## WORK TO COMPLETE
Would you reproduce the data below exactly, please, leaving out its images?

## Data entries
------
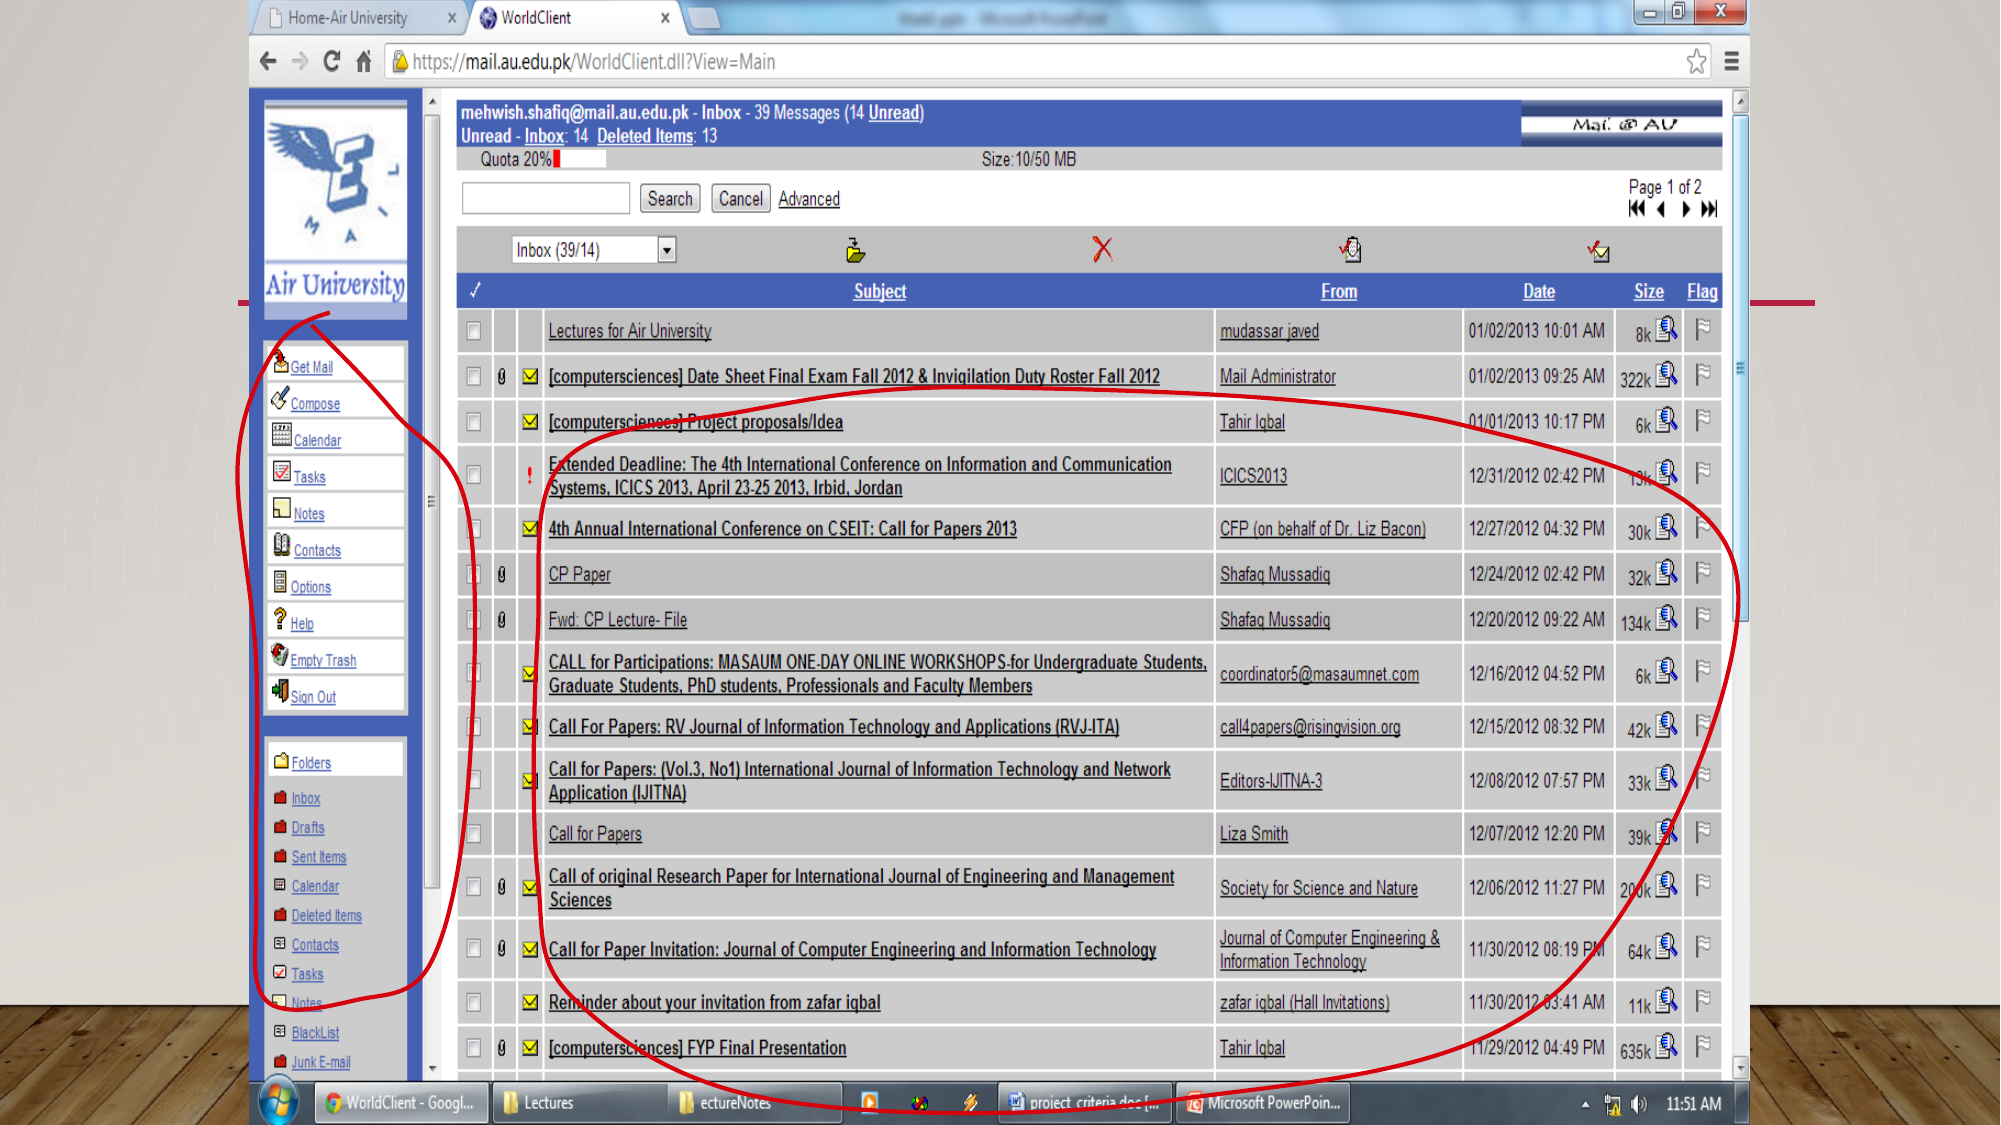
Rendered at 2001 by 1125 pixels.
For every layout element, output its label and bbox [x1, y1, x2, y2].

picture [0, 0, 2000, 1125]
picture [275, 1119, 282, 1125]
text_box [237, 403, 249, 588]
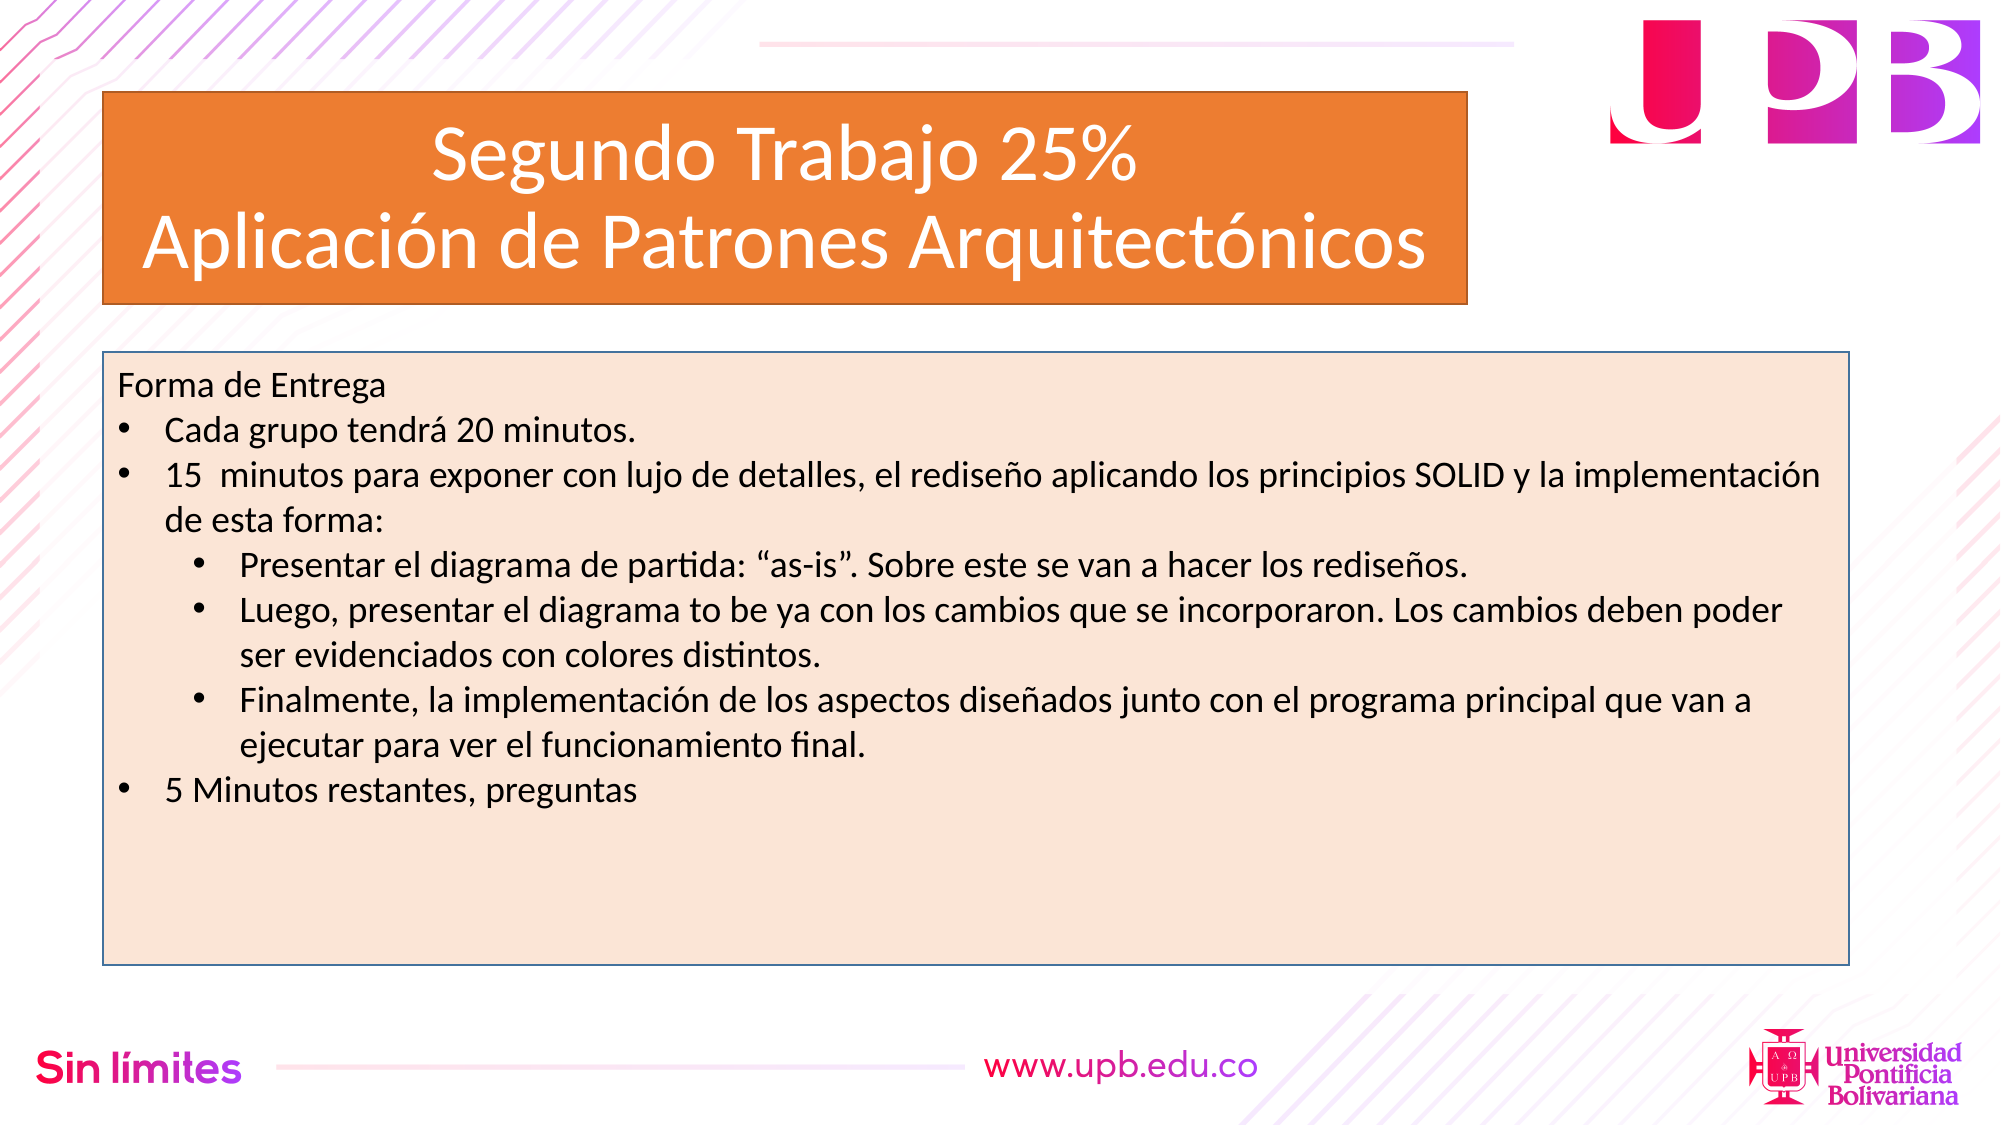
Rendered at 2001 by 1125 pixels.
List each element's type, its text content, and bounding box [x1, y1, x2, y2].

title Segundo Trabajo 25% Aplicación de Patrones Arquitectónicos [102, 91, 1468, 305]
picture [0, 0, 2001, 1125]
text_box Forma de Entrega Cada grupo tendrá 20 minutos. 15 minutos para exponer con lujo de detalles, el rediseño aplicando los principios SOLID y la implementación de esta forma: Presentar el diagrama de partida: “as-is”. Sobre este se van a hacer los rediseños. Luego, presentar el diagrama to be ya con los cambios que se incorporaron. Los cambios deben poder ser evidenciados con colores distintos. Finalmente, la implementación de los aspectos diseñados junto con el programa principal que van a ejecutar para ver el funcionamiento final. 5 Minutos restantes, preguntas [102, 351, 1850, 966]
------
## PROBLEM SOLUTION
Rendered at 2001 by 1125 pixels.
For every layout element, output its label and bbox [x1, y1, x2, y2].

picture [0, 0, 2000, 1125]
picture [275, 1119, 282, 1125]
text_box [237, 403, 249, 588]
Rendered at 2001 by 1125 pixels.
List each element's type, its text content, and bounding box [x1, y1, x2, y2].

title Segundo Trabajo 25% Aplicación de Patrones Arquitectónicos [102, 91, 1468, 305]
picture [0, 0, 2001, 1125]
text_box Forma de Entrega Cada grupo tendrá 20 minutos. 15 minutos para exponer con lujo de detalles, el rediseño aplicando los principios SOLID y la implementación de esta forma: Presentar el diagrama de partida: “as-is”. Sobre este se van a hacer los rediseños. Luego, presentar el diagrama to be ya con los cambios que se incorporaron. Los cambios deben poder ser evidenciados con colores distintos. Finalmente, la implementación de los aspectos diseñados junto con el programa principal que van a ejecutar para ver el funcionamiento final. 5 Minutos restantes, preguntas [102, 351, 1850, 966]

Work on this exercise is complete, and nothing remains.